Cela pourrait sembler inattendu. Murielle s’y est pourtant faite. Cela fait 30 ans qu’elle habite ce logement atypique. De larges murs de pierres, des volumes inhabituels, un porche voûté en plein centre, deux piliers à chapiteau dorique, un fronton triangulaire, et des touristes qui, régulièrement, s’étonnent de l’en voir sortir. Murielle habite un Monument historique. Un monument historique qui est aussi un logement social.
De part et d’autre du cour de Vincennes, à cheval entre les 11e et le 12e arrondissements, l’ancienne barrière d’octroi, construite en 1787, et qui permettait la perception d’un impôt sur les marchandises entrant dans la ville, a disparu. Elle était l’une des composantes du mur des Fermiers généraux qui encerclait la capitale. Sur l’ancien axe royal conduisant depuis le château de Vincennes à Paris, la Révolution française puis l’extension de Paris au 19e siècle, ont causé sa destruction. Demeurent les deux guérites qui encadraient la grille et servent encore aujourd’hui de piédestal à deux colonnes de 28 mètres de haut, surmontées depuis 1841 des statues de Philippe Auguste et Saint-Louis, et deux pavillons.
Le pavillon nord (11e) et le pavillon sud (12e). Identiques, de plan carré, ils offrent quatre façades identiques. Construits par l’architecte de l’Ancien Régime Claude Nicolas Ledoux, ils abritaient les bureaux et les logements des commis de l’octroi. Chacun abrite aujourd’hui 16 logements sociaux parmi lesquels celui de Muriel. « Cela ne donne pas l’impression que c’est du logement social », rit-elle. « J’aurais le plus grand mal à quitter ces lieux », continue-t-elle.

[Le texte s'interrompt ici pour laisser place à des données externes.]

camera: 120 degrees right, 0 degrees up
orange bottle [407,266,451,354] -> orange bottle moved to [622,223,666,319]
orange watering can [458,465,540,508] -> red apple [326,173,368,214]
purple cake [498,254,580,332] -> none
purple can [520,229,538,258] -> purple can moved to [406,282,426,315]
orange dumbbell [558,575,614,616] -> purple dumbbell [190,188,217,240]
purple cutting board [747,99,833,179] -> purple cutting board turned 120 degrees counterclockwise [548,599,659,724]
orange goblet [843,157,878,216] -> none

Respectivement situés au 9 avenue du Trône (11e) et 12, avenue du Trône (12e), à proximité de la place de la Nation, ils sont classés au titre des monuments historiques depuis 1907. En 1993, ces deux pavillons sont réhabilités et transformés en logements sociaux et leur gestion confiée à Paris Habitat. En 2016, une opération de remise en valeur est réalisée avec pour objet des travaux de ravalement de façade, de réfection de la toiture et d’amélioration des parties communes.

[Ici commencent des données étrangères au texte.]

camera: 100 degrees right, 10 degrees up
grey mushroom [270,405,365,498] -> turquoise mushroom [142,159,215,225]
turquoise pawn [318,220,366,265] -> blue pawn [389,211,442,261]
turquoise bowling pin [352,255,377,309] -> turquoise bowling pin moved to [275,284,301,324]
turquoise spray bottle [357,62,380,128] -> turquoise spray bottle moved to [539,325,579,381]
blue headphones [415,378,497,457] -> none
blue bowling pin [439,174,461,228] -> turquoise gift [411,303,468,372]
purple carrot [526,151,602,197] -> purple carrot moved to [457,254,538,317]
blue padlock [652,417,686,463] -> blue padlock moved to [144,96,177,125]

Le logement social et le patrimoine classé ou inscrit aux Monuments historiques, ont, à rebours des attendus, un lien profond et intime. Parfois intégrant a posteriori de leur construction le parc social, comme c’est le cas des deux pavillons d’octroi, le logement social permet alors leur valorisation et leur conservation. Le logement social contribue également à la création de lignes architecturales. C’est le cas du patrimoine de l’après-guerre, des années 60, 70, mais aussi actuel. C’est le cas également des Habitations bon marché, les premiers HLM construits à partir des années 1920 qui, pour une majorité, font partie du patrimoine de Paris Habitat. Plus de 17 000 logements HBM font et feront l’objet d’ailleurs de projets de réhabilitation dans le cadre du Plan stratégique du patrimoine (2019-2028). Il s’agit en effet d’adapter les logements aux usages actuels et de demain, des habitants et aux défis énergétiques et climatiques.
Paris Habitat, de par la taille de son patrimoine, plus de 127 000 logements, et son ancienneté, plus de 70 ans de moyenne d’âge rapportés au groupe, contribue donc à faire perdurer cet héritage unique. A l’ancrer et à le maintenir dans le patrimoine public.